Top of Material for the task

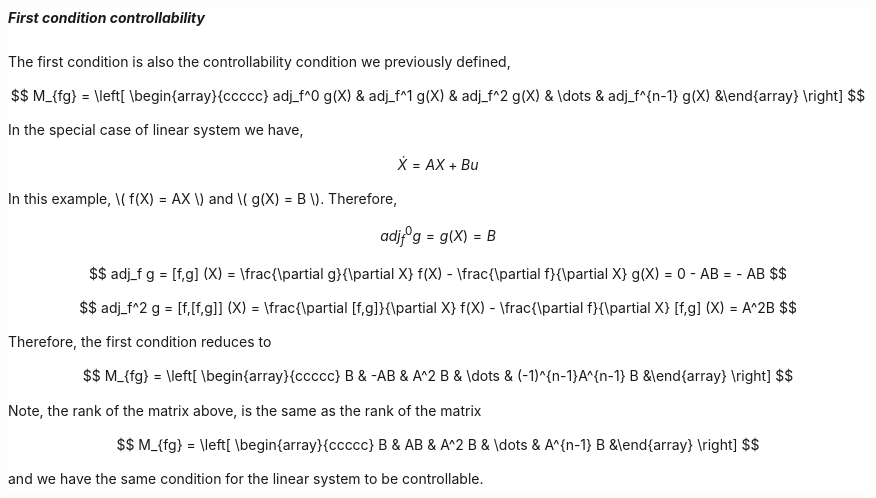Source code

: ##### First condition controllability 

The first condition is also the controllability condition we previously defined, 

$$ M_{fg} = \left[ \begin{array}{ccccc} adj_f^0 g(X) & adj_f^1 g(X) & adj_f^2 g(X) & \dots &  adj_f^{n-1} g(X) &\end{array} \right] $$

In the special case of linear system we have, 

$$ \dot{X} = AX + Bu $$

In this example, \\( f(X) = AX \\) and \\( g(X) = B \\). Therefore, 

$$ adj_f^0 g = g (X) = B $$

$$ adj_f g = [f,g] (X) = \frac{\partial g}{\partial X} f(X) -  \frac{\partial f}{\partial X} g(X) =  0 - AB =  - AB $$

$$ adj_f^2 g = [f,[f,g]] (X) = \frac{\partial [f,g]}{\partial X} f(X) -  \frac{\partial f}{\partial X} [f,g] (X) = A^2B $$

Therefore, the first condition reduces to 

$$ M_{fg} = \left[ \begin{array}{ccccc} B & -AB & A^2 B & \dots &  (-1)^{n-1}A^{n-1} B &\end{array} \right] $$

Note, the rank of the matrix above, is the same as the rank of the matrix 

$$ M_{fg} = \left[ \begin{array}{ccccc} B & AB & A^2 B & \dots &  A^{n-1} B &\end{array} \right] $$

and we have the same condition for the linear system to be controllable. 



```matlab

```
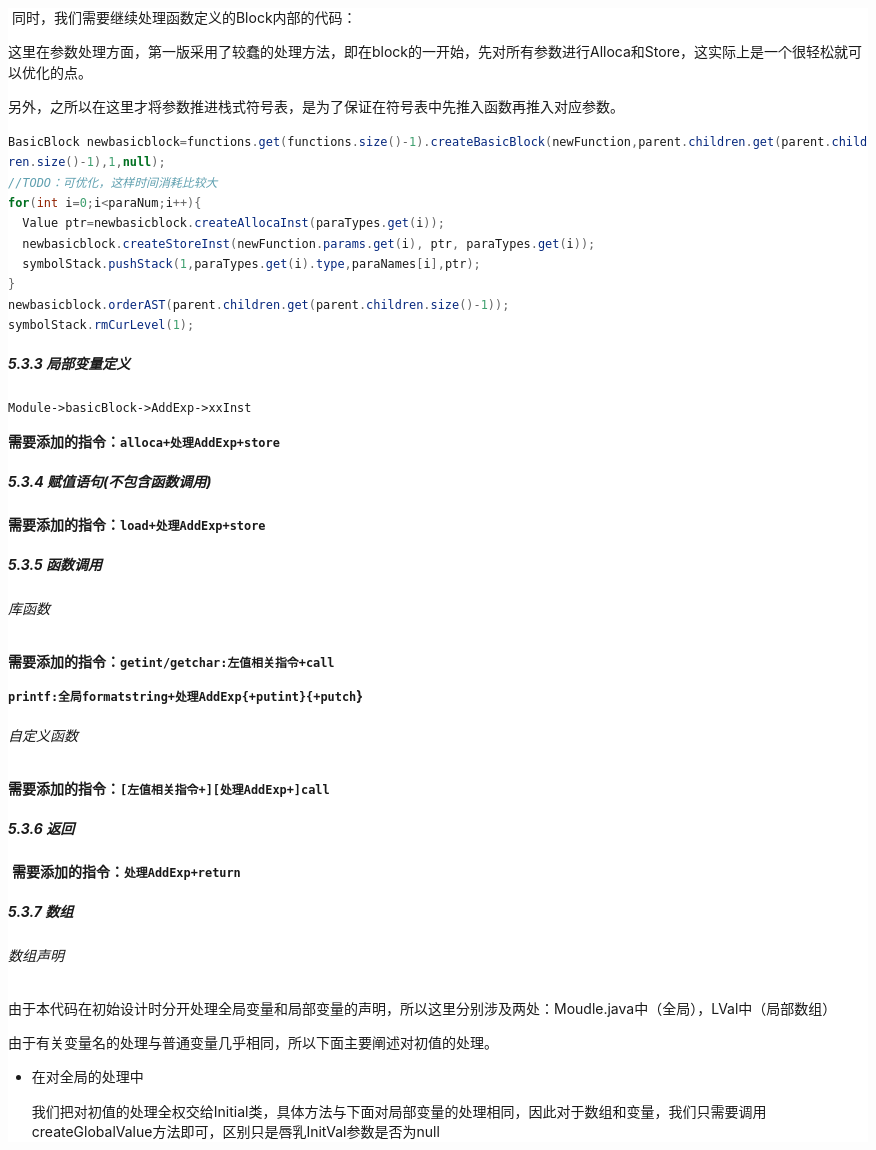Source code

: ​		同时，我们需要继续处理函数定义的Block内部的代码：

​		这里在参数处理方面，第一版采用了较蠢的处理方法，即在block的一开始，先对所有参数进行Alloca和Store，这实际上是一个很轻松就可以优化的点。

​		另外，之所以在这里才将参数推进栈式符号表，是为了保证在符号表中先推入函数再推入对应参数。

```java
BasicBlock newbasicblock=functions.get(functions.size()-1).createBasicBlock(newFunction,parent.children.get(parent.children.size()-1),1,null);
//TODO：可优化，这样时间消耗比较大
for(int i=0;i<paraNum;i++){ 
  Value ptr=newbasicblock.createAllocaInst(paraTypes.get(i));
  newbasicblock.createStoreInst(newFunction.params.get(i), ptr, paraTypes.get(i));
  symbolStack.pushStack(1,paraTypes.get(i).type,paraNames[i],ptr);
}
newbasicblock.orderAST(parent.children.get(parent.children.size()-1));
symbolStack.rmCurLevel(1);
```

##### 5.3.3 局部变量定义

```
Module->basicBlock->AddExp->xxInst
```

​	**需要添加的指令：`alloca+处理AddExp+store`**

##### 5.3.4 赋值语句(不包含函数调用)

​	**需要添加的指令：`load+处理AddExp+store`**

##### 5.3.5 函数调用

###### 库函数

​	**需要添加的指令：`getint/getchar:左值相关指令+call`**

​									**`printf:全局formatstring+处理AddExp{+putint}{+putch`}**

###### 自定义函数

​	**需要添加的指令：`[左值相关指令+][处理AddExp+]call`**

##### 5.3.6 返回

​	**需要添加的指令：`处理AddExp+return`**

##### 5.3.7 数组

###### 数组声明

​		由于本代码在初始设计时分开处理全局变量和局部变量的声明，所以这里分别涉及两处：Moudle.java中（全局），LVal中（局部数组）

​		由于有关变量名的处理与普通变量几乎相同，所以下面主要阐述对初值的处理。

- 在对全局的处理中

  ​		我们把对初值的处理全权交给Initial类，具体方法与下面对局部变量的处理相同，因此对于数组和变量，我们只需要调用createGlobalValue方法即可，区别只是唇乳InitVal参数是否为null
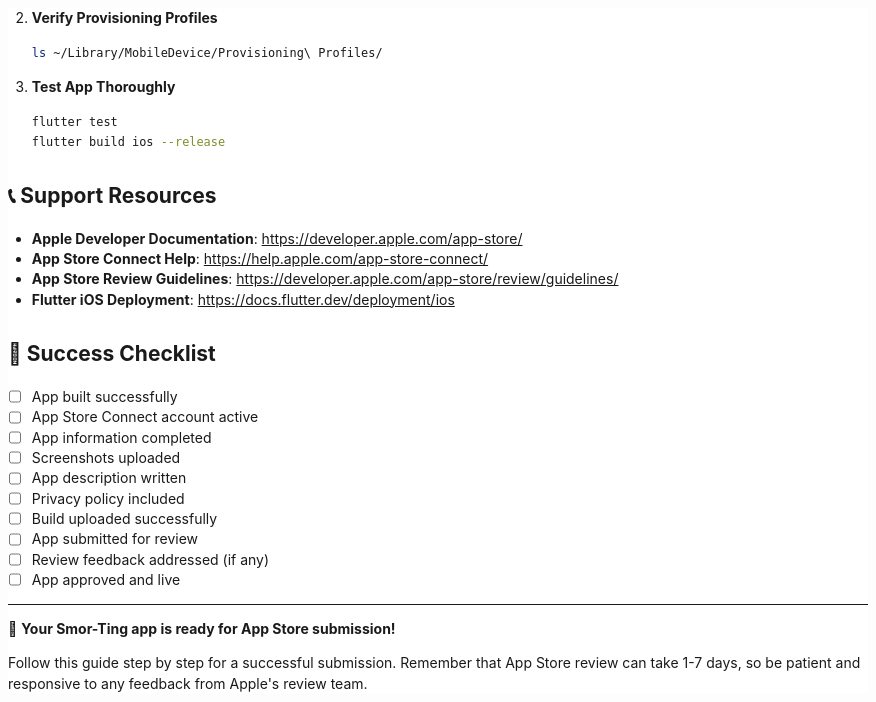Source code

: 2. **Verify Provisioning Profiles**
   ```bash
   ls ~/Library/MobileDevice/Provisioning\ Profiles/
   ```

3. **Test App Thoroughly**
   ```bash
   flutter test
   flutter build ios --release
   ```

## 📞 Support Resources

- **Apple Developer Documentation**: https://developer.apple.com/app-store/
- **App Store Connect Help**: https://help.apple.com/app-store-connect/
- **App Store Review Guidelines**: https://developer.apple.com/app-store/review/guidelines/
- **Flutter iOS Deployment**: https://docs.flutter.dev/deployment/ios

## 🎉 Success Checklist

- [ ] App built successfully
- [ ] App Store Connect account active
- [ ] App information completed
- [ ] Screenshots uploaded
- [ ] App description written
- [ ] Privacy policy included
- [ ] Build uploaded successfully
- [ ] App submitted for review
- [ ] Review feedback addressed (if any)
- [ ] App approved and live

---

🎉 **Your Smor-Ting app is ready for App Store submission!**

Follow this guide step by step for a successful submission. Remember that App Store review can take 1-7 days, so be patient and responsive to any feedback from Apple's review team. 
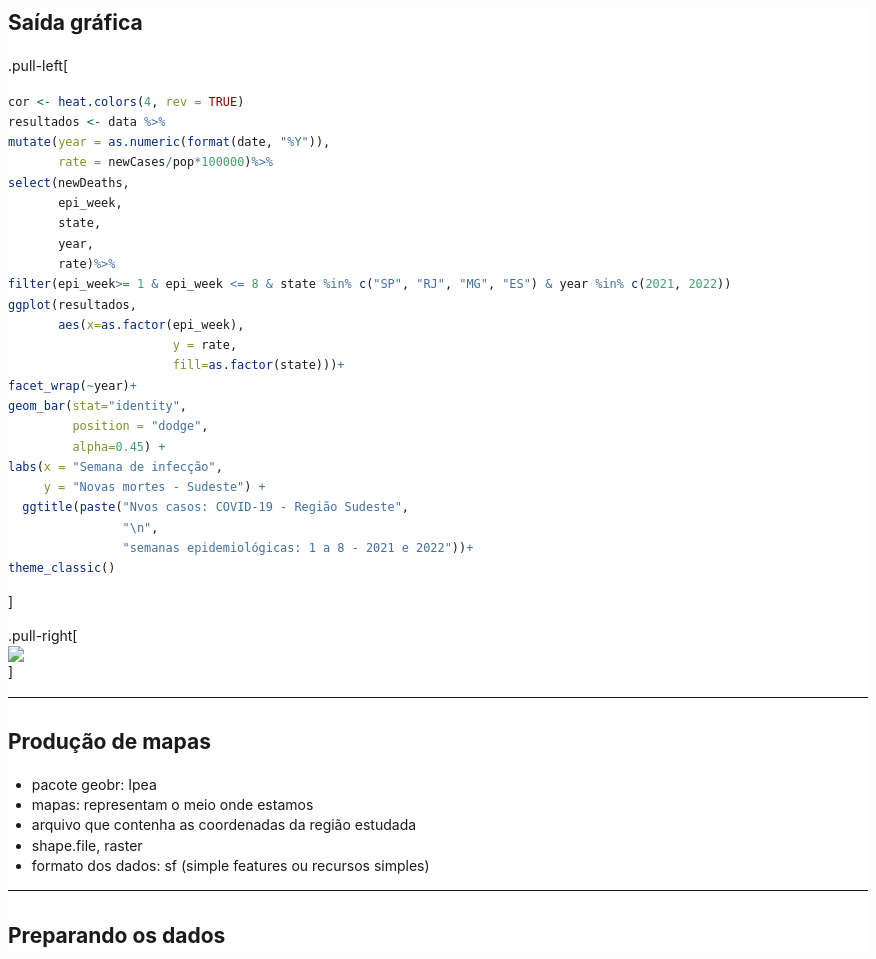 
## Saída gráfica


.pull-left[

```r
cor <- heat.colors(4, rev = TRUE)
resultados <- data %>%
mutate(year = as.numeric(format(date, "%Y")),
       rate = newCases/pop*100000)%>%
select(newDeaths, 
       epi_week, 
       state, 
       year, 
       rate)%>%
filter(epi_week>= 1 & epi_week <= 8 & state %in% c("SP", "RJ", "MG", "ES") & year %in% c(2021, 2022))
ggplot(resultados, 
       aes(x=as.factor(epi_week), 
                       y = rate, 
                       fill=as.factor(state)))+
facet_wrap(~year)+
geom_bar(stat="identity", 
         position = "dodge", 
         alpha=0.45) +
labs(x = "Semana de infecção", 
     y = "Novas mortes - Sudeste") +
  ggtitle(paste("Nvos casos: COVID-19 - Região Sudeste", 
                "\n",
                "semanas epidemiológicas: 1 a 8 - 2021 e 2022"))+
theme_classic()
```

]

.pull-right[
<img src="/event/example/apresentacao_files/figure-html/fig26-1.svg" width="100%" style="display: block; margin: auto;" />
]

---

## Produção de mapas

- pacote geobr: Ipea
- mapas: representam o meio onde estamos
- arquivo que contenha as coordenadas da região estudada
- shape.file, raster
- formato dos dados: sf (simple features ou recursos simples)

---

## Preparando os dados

Bottom of Material for the task

Your assignment: After locating the line holding "- [ ] Build uploaded successfully" above, output exactly that line and every line after it through the line holding "App Store submission!**". Include nothing else.

Response:
- [ ] Build uploaded successfully
- [ ] App submitted for review
- [ ] Review feedback addressed (if any)
- [ ] App approved and live

---

🎉 **Your Smor-Ting app is ready for App Store submission!**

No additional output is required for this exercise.